Etats d’esprit
Etats d’esprit
Considérons deux domaines très différents de phénomènes, par exemple les phénomènes biologiques et les phénomènes physico-chimiques. On peut avoir la conviction physicaliste qu’il existe une dépendance métaphysique entre ces deux domaines, sans pour autant qu’il soit trivial du point de vue épistémologique de comprendre ou d’expliquer les phénomènes d’un des domaines dans le vocabulaire théorique qui s’applique à l’autre domaine.
Considérons la physiologie humaine à titre d’exemple. Depuis longtemps, nous sommes convaincus que la physiologie humaine dépend systématiquement de la physique et de la chimie, au sens suivant : il ne peut exister une différence physiologique entre deux organismes humains s’il n’existe pas des différences physico-chimiques entre ces organismes. Cela n’implique évidemment pas que les explications physiologiques puissent facilement être remplacées par des explications formulées dans le vocabulaire de la physique et de la chimie !
Qu’un problème ne soit pas trivial ne veut pas dire qu’il soit impossible à résoudre, cependant, et les philosophes s’intéressent plus, dans le cas présent, à l’existence d’explications qu’à la nature de ces explications. Or, il semble qu’il n’existe pas de gouffre explicatif entre les explications physiologiques et les explications physico-chimiques. Nous sommes en effet convaincus que les mécanismes physiologiques peuvent tous être décrits, plus ou moins difficilement, dans le vocabulaire des sciences plus fondamentales.
Il en va tout différemment, selon Joseph Levine et de nombreux autres philosophes contemporains, des relations entre le cerveau et l’expérience. Du point de vue métaphysique, nous ne pouvons que constater qu’il existe une dépendance systématique entre ces deux domaines : il semble qu’il ne puisse pas y avoir de différence entre deux esprits, du point de vue de leurs expériences, sans qu’il y ait également une différence cérébrale sous-jacente. C’est au niveau de la connaissance, de l’épistémologie donc et pas de la métaphysique, qu’il y a une réelle différence avec l’exemple de la physiologie humaine. Nous avons une idée très précise de la façon dont les mécanismes physiologiques sont réalisées par des mécanismes physiques et chimiques.
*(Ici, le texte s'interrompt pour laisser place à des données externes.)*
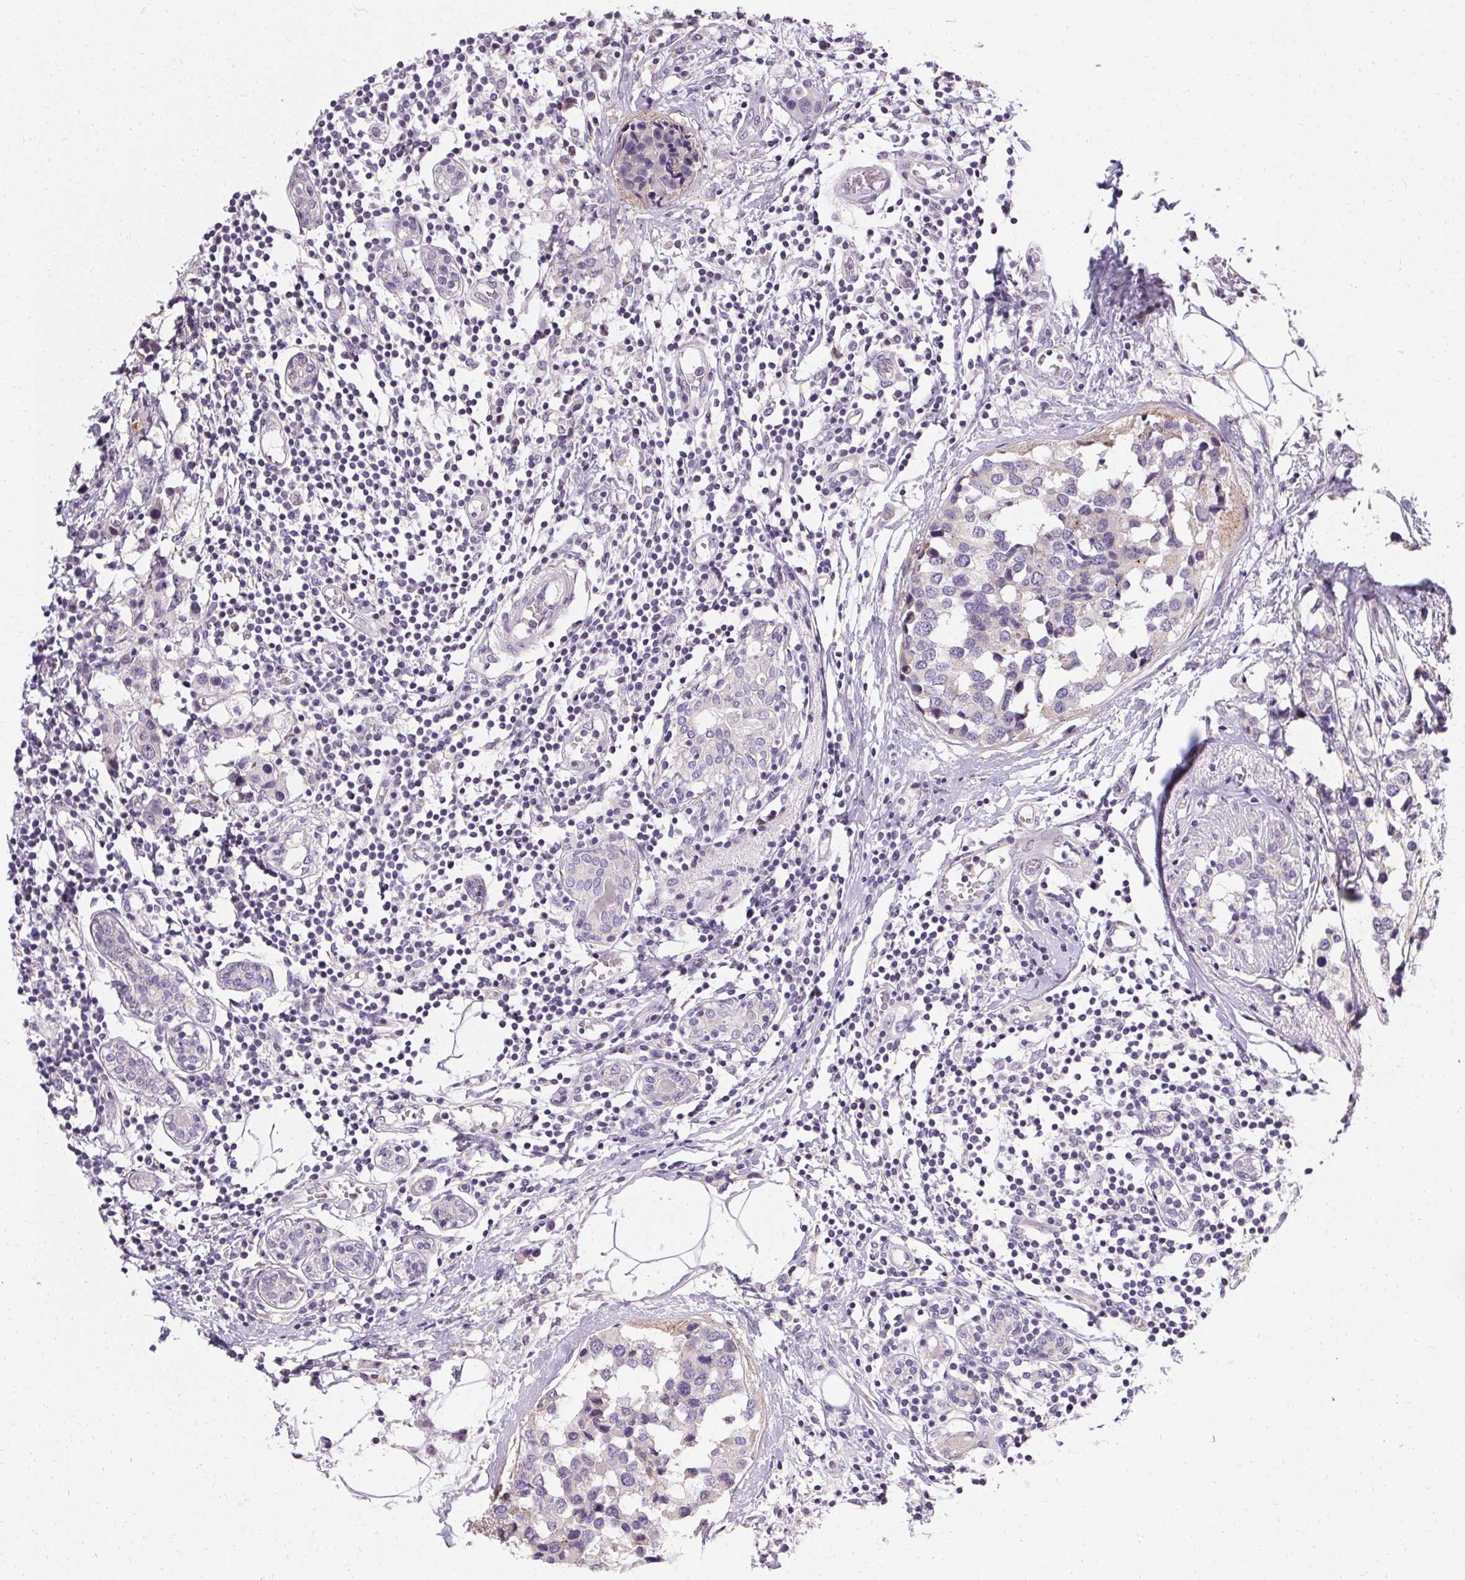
{"staining": {"intensity": "negative", "quantity": "none", "location": "none"}, "tissue": "breast cancer", "cell_type": "Tumor cells", "image_type": "cancer", "snomed": [{"axis": "morphology", "description": "Lobular carcinoma"}, {"axis": "topography", "description": "Breast"}], "caption": "IHC image of human breast cancer stained for a protein (brown), which shows no expression in tumor cells.", "gene": "TRIP13", "patient": {"sex": "female", "age": 59}}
Qu’en est-il en effet de l’expérience ? Je bois une tasse de thé, et son amertume me fait grimacer. Une expérience a donc, en vertu d’une de ses propriétés, un certain effet psychologique. Supposons que l’on cherche à expliquer ce mécanisme psychologique dans le vocabulaire de la physique, ou même, plus simplement, dans celui de la physiologie. Pour ce faire, il faudra commencer par établir un lien conceptuel entre le caractère phénoménal de l’expérience — cet effet particulier que cela fait de boire du thé trop amer — et certaines propriétés neuro-physiologiques. Comment établir un tel lien ? Comment s’y prendre, autrement dit, pour expliquer le caractère purement qualitatif des expériences dans le vocabulaire scientifique ?
Si vous considérez comme Levine que nous n’en avons pas la moindre idée, vous adhérez à la thèse du gouffre explicatif. Il vous reste alors un choix à effectuer : ou bien expliquer l’existence d’un tel gouffre dans le cas spécifique de l’expérience consciente ; ou bien rejeter le physicalisme. Aucune de ces positions n’est confortable, et c’est ce qui rend la philosophie de la conscience si passionnante.